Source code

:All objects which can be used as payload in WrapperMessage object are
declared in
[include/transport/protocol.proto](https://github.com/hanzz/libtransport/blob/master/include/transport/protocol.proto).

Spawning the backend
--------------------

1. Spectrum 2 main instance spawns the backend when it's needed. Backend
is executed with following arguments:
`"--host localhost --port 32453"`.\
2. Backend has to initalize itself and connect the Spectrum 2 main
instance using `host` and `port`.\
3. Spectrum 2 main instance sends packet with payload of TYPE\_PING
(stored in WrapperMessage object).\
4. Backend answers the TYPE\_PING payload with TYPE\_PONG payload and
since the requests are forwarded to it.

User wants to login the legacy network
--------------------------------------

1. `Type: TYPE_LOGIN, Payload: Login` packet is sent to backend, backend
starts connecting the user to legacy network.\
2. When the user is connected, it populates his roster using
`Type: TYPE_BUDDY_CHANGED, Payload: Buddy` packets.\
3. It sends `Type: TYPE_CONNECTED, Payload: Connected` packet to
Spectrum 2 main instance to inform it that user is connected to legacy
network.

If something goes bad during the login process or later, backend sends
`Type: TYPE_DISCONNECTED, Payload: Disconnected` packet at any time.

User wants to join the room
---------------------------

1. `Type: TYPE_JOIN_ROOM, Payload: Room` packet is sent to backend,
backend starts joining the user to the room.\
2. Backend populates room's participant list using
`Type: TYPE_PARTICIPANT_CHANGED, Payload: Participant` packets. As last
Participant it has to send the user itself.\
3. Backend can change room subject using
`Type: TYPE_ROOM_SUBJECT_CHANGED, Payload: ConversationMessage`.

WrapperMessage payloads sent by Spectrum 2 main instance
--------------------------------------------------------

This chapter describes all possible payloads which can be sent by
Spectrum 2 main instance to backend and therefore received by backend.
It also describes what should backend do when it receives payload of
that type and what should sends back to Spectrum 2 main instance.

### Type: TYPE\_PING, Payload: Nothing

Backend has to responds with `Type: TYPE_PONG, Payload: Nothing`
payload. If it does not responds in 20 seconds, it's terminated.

****

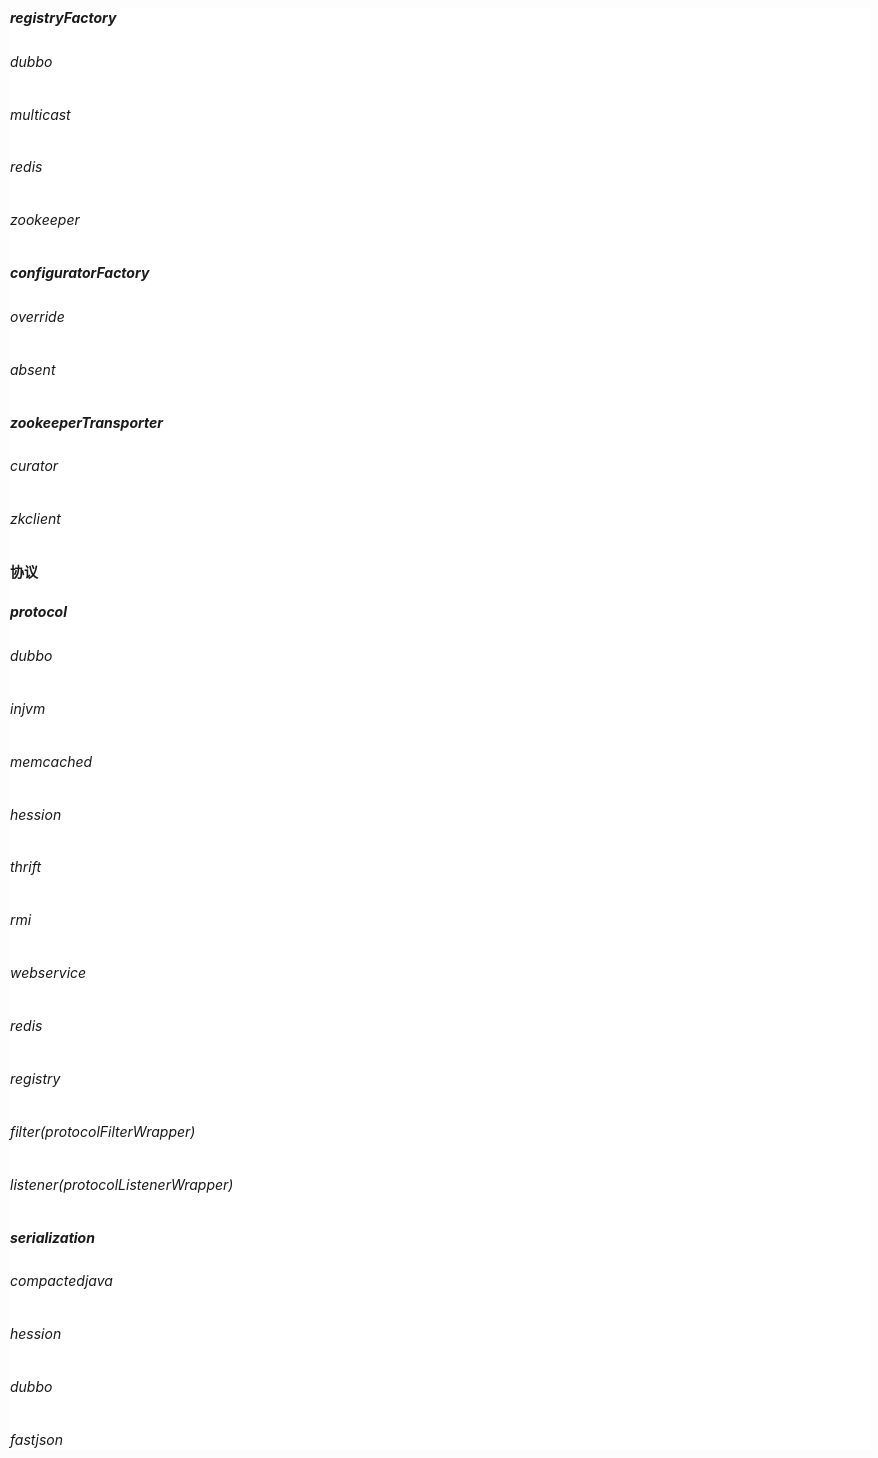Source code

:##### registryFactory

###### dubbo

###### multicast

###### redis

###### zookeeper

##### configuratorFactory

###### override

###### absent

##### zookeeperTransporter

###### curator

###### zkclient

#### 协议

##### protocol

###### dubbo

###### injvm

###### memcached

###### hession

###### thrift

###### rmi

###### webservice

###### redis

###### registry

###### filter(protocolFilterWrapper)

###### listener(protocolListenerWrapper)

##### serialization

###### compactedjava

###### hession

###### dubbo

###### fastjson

****

▶ [Task to carry out] Filter the data for the string "Spectrum". Copy each matching line.

▶ [Reply]
1. Spectrum 2 main instance spawns the backend when it's needed. Backend
2. Backend has to initalize itself and connect the Spectrum 2 main
3. Spectrum 2 main instance sends packet with payload of TYPE\_PING
Spectrum 2 main instance to inform it that user is connected to legacy
WrapperMessage payloads sent by Spectrum 2 main instance
Spectrum 2 main instance to backend and therefore received by backend.
that type and what should sends back to Spectrum 2 main instance.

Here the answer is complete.